70. rocznica wybuch Powstania Warszawskiego

Wieści_Powstanie_Warszawskie

70 lat temu miał miejsce jeden z największych aktów polskiego czynu zbrojnego w czasie II wojny światowej – Powstanie Warszawskie. Powstanie, które rozpoczęło się 1 sierpnia 1944 r. trwało 63 dni.

Powstanie Warszawskie było zorganizowanym przez Armię Krajową w ramach planu „Burza” wystąpieniem zbrojnym w okupowanej przez wojska niemieckie Warszawie. Pierwotny plan „Burza” nie przewidywał jednak walk na terenie dużych miast dla oszczędzenia ich mieszkańców i zabudowy. Była to więc realizacja planu „Burza” w samej Warszawie. W ostatnich dniach lipca 1944 r. zdawało się, że nadszedł przełomowy moment II wojny światowej. Front na Zachodzie rozszerzał się w głąb Francji, Armia Czerwona kontynuowała natarcie. Komuniści z poparciem Moskwy powołali Polski Komitet Wyzwolenia Narodowego i ogłosili, że nie uznają rządu na uchodźstwie. Premier rządu londyńskiego – Stanisław Mikołajczyk, wódz naczelny – Kazimierz Sosnkowski i Komendant Główny AK – gen. Tadeusz „Bór” Komorowski, stanęli przed podjęciem trudnej decyzji jak przeciwdziałać zniewoleniu kraju. Zamach bombowy na życie Hitlera w Kętrzynie 20 lipca 1944 r. pozwalał przypuszczać, że upadek Niemiec może już być blisko. 10 dni później pierwsze oddziały radzieckie przekroczyły Wisłę 60 km od Warszawy, a 5 dywizji niemieckich ruszyło do kontrataku. Ostatniego dnia lipca zaobserwowano już czołgi radzieckie na Pradze. Chwila do wybuchu powstania wydawała się organizatorom najlepsza.

• _Dostarczony materiał_:
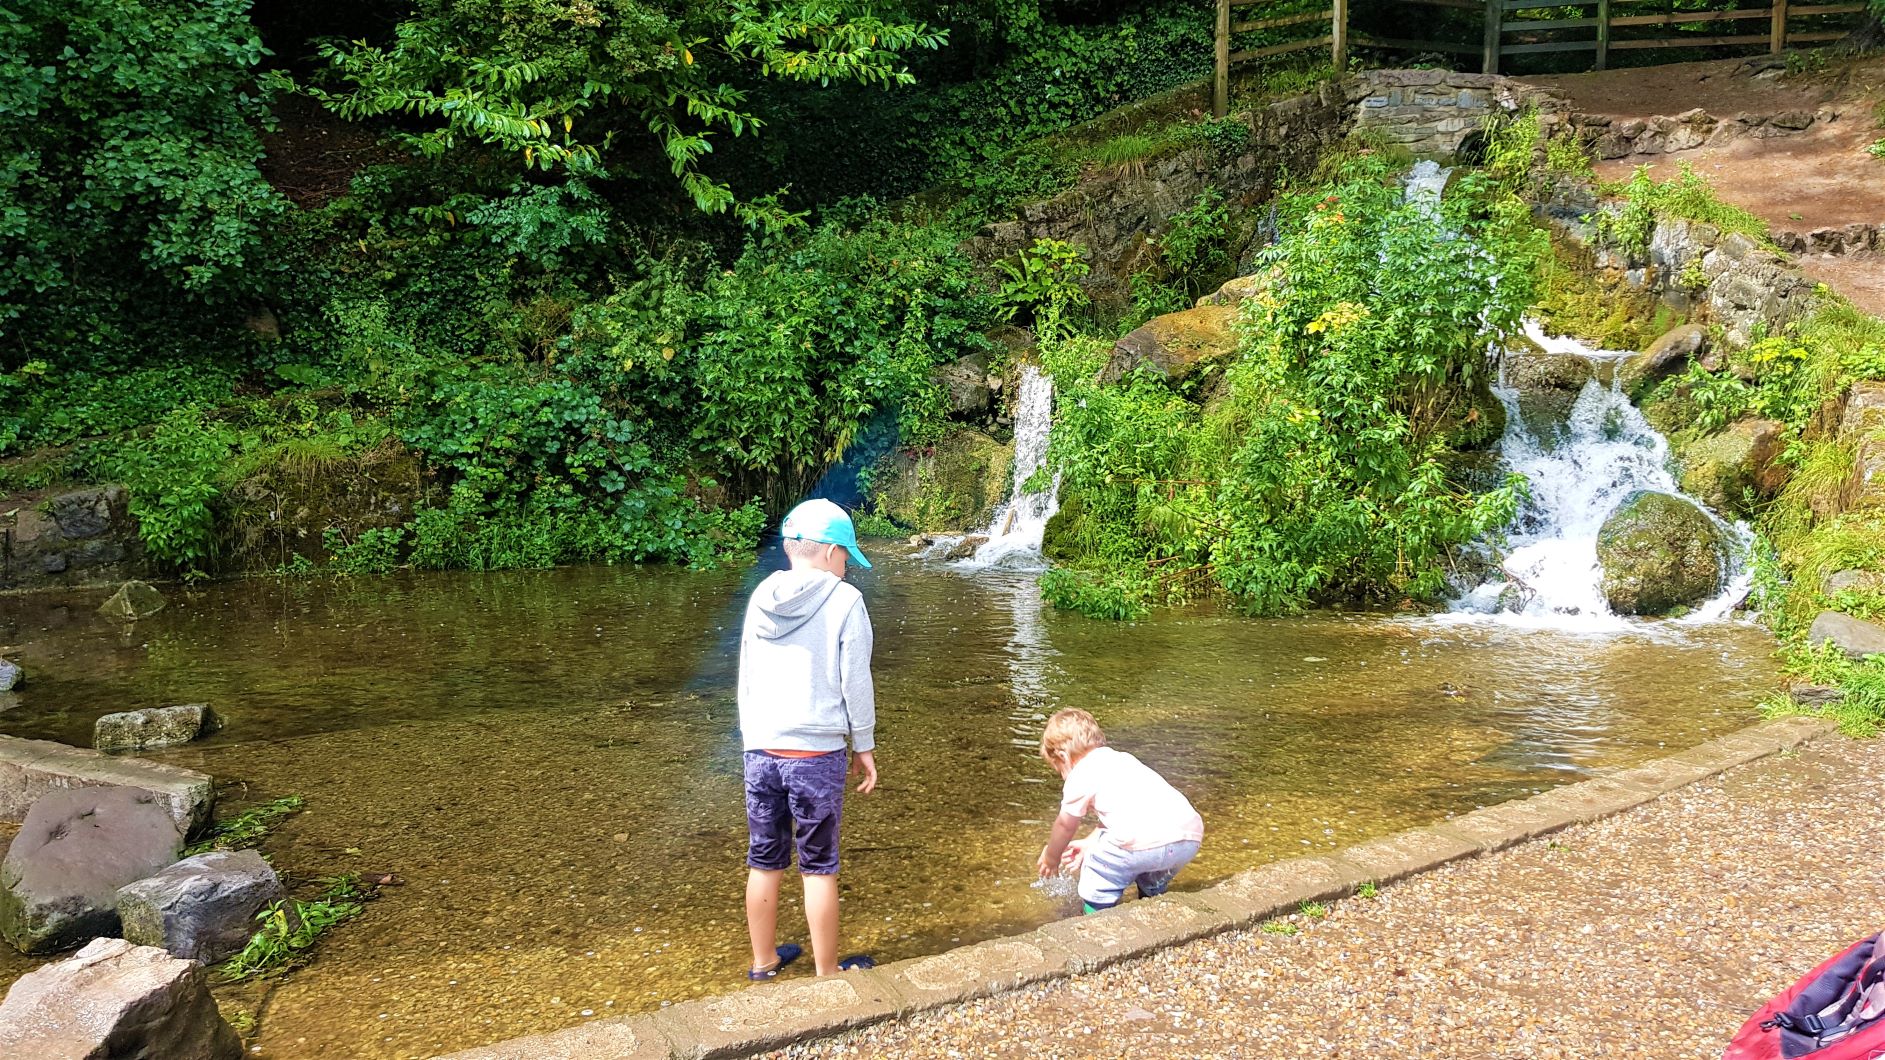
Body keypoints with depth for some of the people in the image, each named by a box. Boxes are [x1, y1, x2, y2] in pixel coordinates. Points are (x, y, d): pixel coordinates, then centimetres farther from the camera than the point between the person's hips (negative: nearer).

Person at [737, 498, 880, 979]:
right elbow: (855, 682, -7)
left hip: (761, 750, 4)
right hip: (816, 752, -4)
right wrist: (865, 746, 3)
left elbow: (746, 678, 12)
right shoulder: (844, 601, -9)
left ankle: (764, 961, 28)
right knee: (819, 867, 6)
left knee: (764, 862, 14)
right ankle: (827, 972, 15)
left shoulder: (762, 598, 6)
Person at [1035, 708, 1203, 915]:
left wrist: (1051, 857, 37)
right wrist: (1089, 843, 48)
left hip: (1147, 841, -8)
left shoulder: (1080, 776, 7)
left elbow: (1065, 826, 20)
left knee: (1098, 868, 15)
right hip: (1192, 837, 8)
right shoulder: (1122, 760, 30)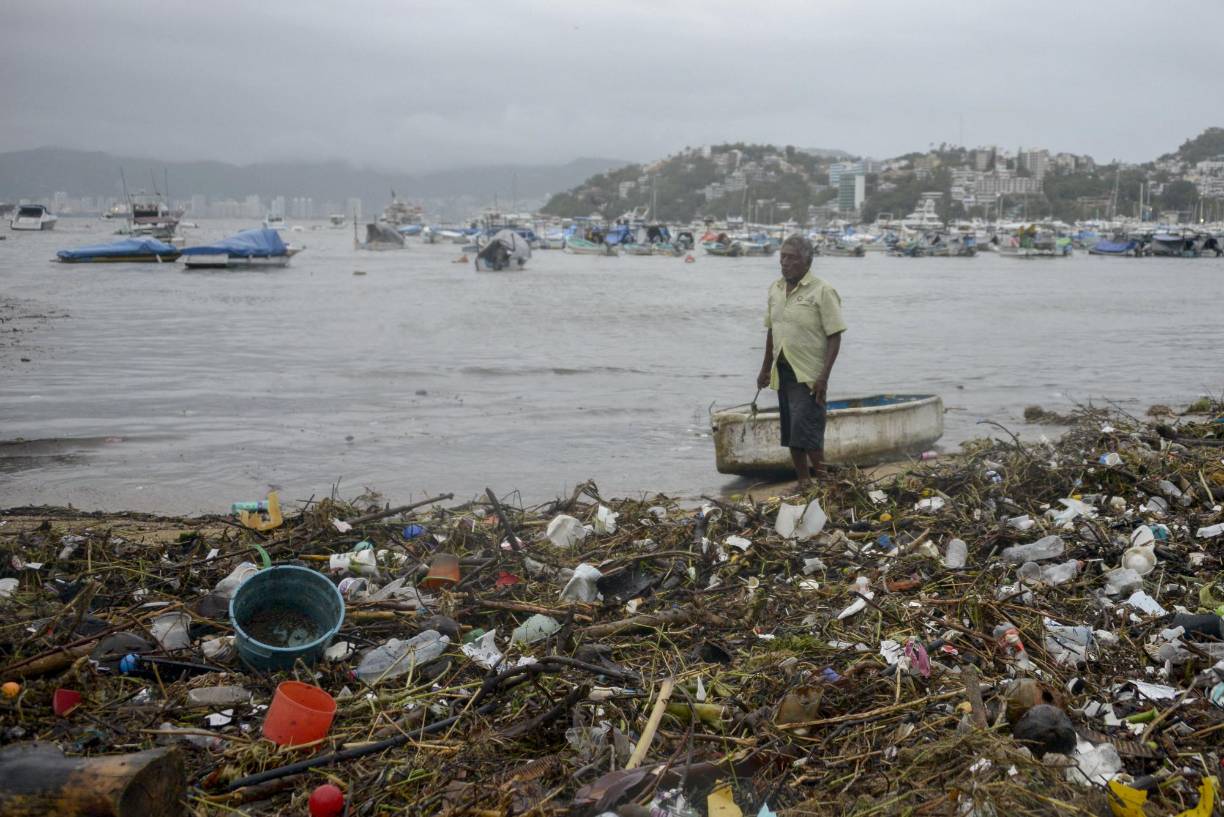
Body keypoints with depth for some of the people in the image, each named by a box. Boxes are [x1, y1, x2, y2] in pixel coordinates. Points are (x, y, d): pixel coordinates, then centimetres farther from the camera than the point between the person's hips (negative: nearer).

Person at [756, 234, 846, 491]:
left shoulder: (822, 291, -11)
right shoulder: (775, 289, 8)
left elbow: (835, 337, -13)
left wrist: (824, 377, -19)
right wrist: (765, 368, 17)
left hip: (809, 374, -7)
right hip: (783, 371, 7)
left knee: (807, 431, -10)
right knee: (791, 432, 11)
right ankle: (803, 483, 21)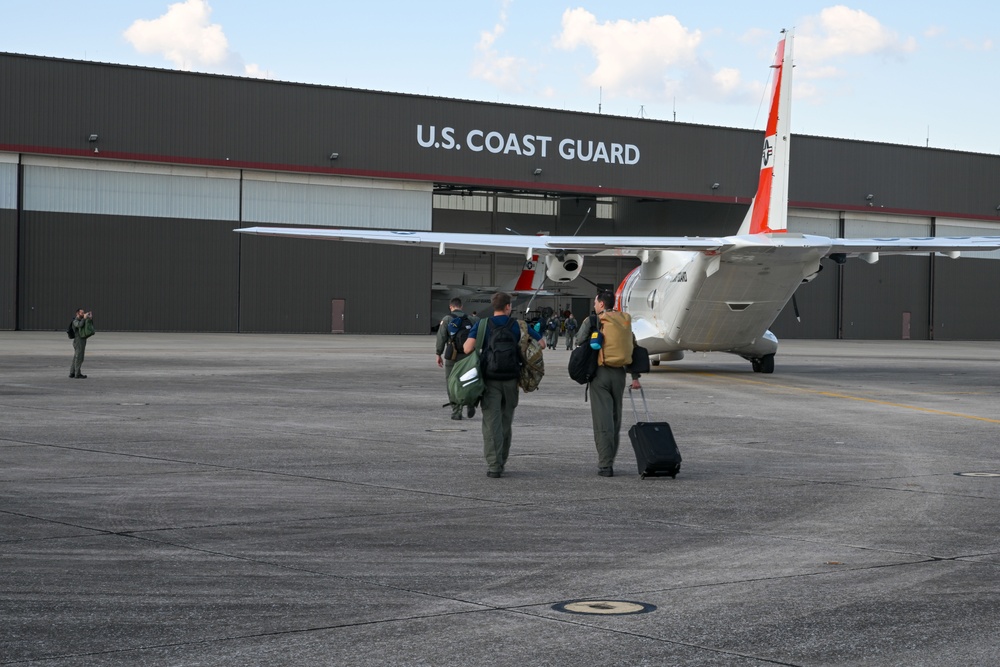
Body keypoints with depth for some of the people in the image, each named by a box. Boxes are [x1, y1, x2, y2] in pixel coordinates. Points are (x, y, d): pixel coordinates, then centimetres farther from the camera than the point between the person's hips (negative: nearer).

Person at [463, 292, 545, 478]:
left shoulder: (482, 325, -1)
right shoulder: (519, 326, 2)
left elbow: (468, 348, -13)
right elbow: (541, 344, 3)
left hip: (490, 380, -1)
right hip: (511, 380, 2)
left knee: (492, 423, -2)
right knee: (506, 422, 16)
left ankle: (493, 465, -11)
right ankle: (501, 462, 24)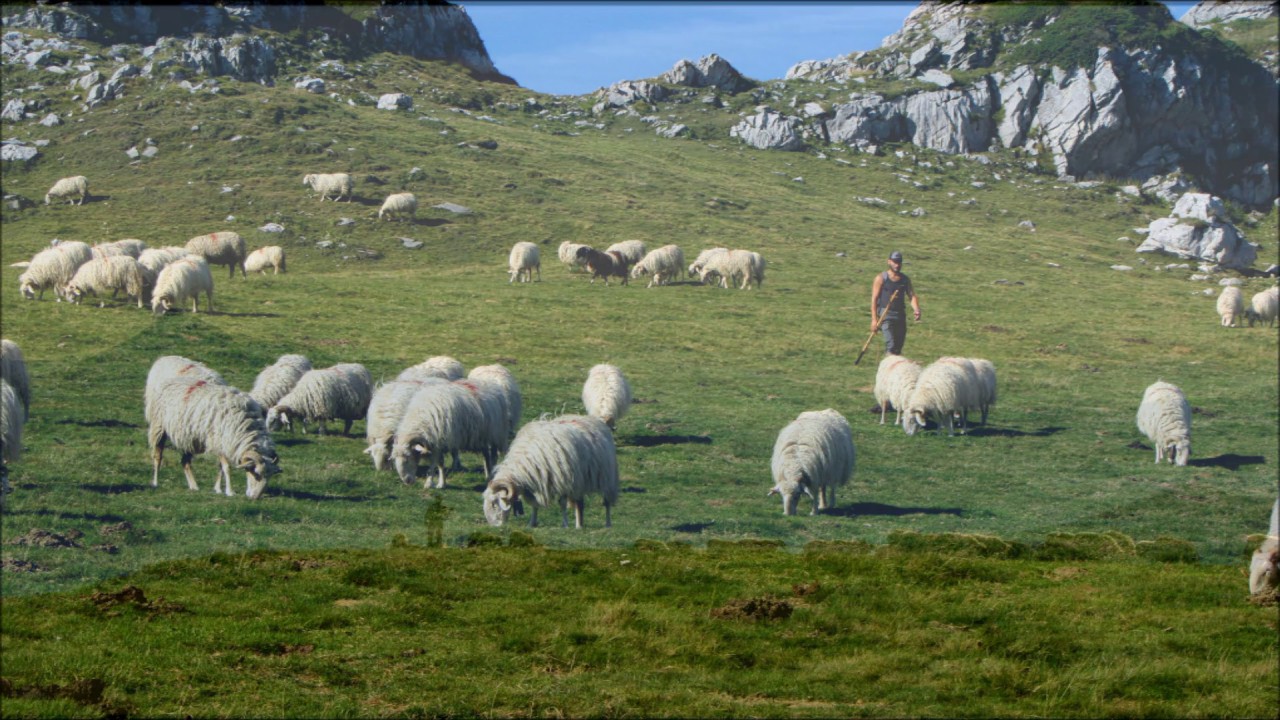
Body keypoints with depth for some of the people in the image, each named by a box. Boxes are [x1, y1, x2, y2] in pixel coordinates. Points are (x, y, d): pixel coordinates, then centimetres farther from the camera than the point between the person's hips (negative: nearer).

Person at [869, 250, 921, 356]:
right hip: (886, 315, -5)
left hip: (901, 315, 5)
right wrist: (874, 319, -10)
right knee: (891, 346, -18)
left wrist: (916, 309, -15)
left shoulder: (905, 280, 13)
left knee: (898, 348, 7)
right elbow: (874, 299, -3)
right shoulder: (881, 279, 0)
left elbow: (912, 296, 7)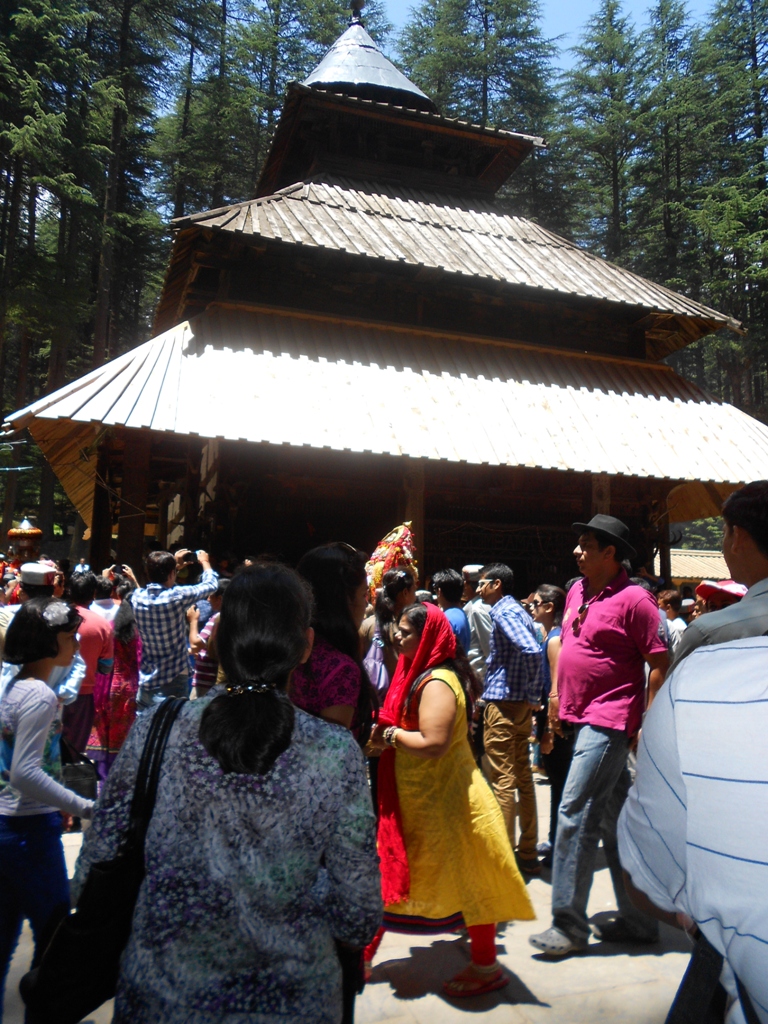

• _Zadanie_:
Należy przepisać fragment tekstu o Powstaniu Warszawskim, zaczynając od słów „70. rocznica wybuch” i kontynuując aż do słów „trwało 63 dni.”, zamieniając przy tym „63 dni” na „sześćdziesiąt trzy dni”. Rekordy stanowią materiał odrębny od powyższego tekstu.

• _Wynik ćwiczenia_:
70. rocznica wybuch Powstania Warszawskiego

Wieści_Powstanie_Warszawskie

70 lat temu miał miejsce jeden z największych aktów polskiego czynu zbrojnego w czasie II wojny światowej – Powstanie Warszawskie. Powstanie, które rozpoczęło się 1 sierpnia 1944 r. trwało sześćdziesiąt trzy dni.